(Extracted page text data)
┏━━

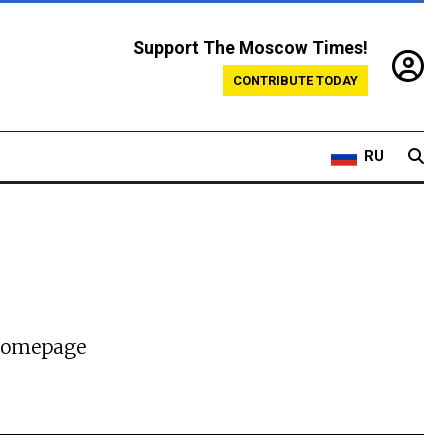
Support The Moscow Times!
CONTRIBUTE TODAY
RU
 homepage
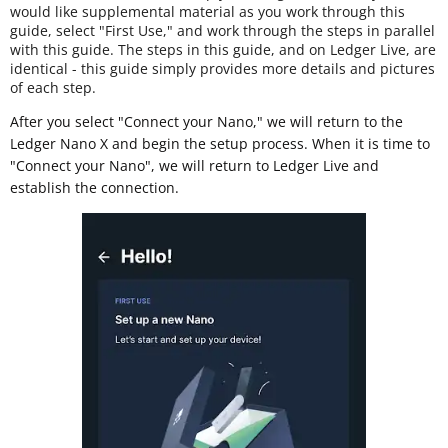
would like supplemental material as you work through this
guide, select "First Use," and work through the steps in parallel
with this guide. The steps in this guide, and on Ledger Live, are
identical - this guide simply provides more details and pictures
of each step.
After you select "Connect your Nano," we will return to the
Ledger Nano X and begin the setup process. When it is time to
"Connect your Nano", we will return to Ledger Live and
establish the connection.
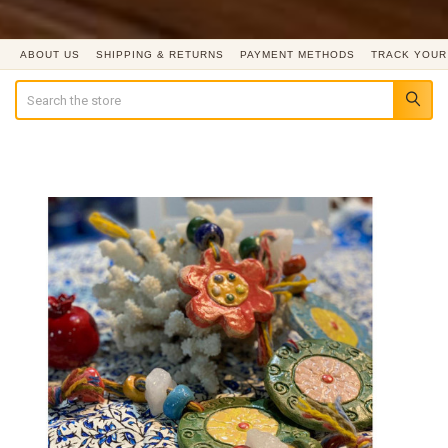
ABOUT US
SHIPPING & RETURNS
PAYMENT METHODS
TRACK YOUR
Search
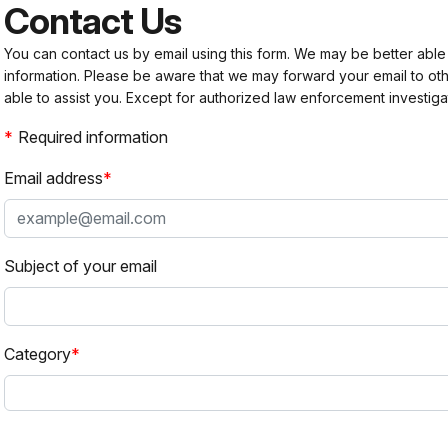
Contact Us
You can contact us by email using this form. We may be better able
information. Please be aware that we may forward your email to 
able to assist you. Except for authorized law enforcement investiga
Required information
Email address
Subject of your email
Category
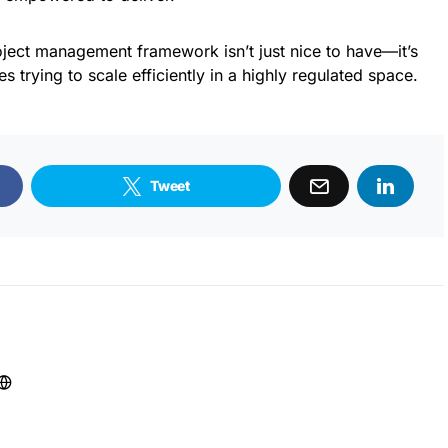
roject management framework isn’t just nice to have—it’s
s trying to scale efficiently in a highly regulated space.
Tweet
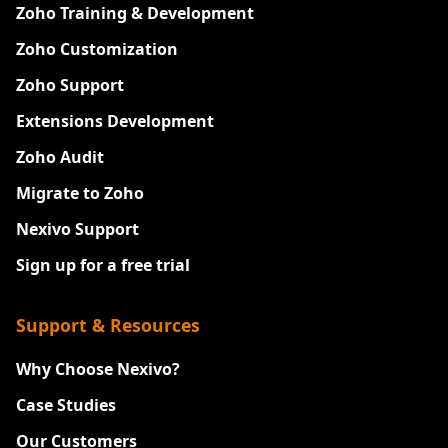
Zoho Training & Development
Zoho Customization
Zoho Support
Extensions Development
Zoho Audit
Migrate to Zoho
Nexivo Support
Sign up for a free trial
Support & Resources
Why Choose Nexivo?
Case Studies
Our Customers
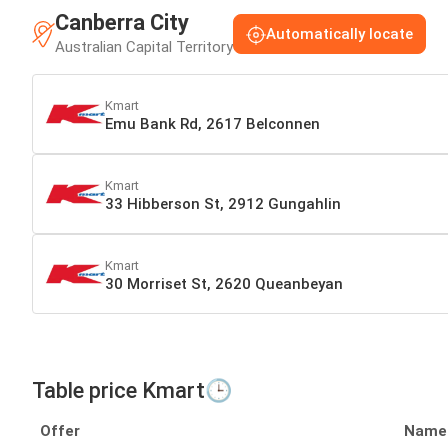
Canberra City
Automatically locate
Australian Capital Territory
Kmart
Emu Bank Rd, 2617 Belconnen
Kmart
33 Hibberson St, 2912 Gungahlin
Kmart
30 Morriset St, 2620 Queanbeyan
Table price Kmart🕒
Offer
Name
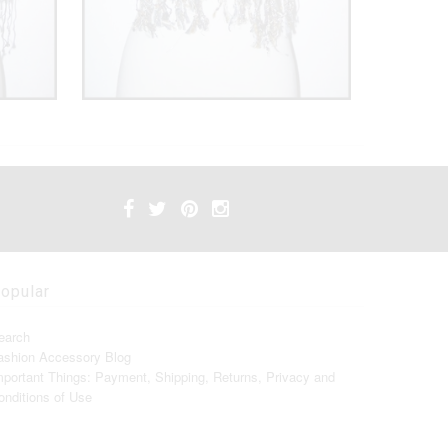
opular
earch
ashion Accessory Blog
mportant Things: Payment, Shipping, Returns, Privacy and
onditions of Use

┗━━

[TO DO]:
Convert the text read from every one of the records into a JSON list of strings with one string per line, leaving out blank lines and the pictures.

[SOLUTION]:
[
  "Support The Moscow Times!",
  "CONTRIBUTE TODAY",
  "RU",
  " homepage",
  "would like supplemental material as you work through this",
  "guide, select \"First Use,\" and work through the steps in parallel",
  "with this guide. The steps in this guide, and on Ledger Live, are",
  "identical - this guide simply provides more details and pictures",
  "of each step.",
  "After you select \"Connect your Nano,\" we will return to the",
  "Ledger Nano X and begin the setup process. When it is time to",
  "\"Connect your Nano\", we will return to Ledger Live and",
  "establish the connection.",
  "ABOUT US",
  "SHIPPING & RETURNS",
  "PAYMENT METHODS",
  "TRACK YOUR",
  "Search",
  "Contact Us",
  "You can contact us by email using this form. We may be better able",
  "information. Please be aware that we may forward your email to ",
  "able to assist you. Except for authorized law enforcement investiga",
  "Required information",
  "Email address",
  "Subject of your email",
  "Category",
  "roject management framework isn’t just nice to have—it’s",
  "s trying to scale efficiently in a highly regulated space.",
  "Tweet",
  "Zoho Training & Development",
  "Zoho Customization",
  "Zoho Support",
  "Extensions Development",
  "Zoho Audit",
  "Migrate to Zoho",
  "Nexivo Support",
  "Sign up for a free trial",
  "Support & Resources",
  "Why Choose Nexivo?",
  "Case Studies",
  "Our Customers",
  "Canberra City",
  "Automatically locate",
  "Australian Capital Territory",
  "Kmart",
  "Emu Bank Rd, 2617 Belconnen",
  "Kmart",
  "33 Hibberson St, 2912 Gungahlin",
  "Kmart",
  "30 Morriset St, 2620 Queanbeyan",
  "Table price Kmart🕒",
  "Offer",
  "Name",
  "opular",
  "earch",
  "ashion Accessory Blog",
  "mportant Things: Payment, Shipping, Returns, Privacy and",
  "onditions of Use"
]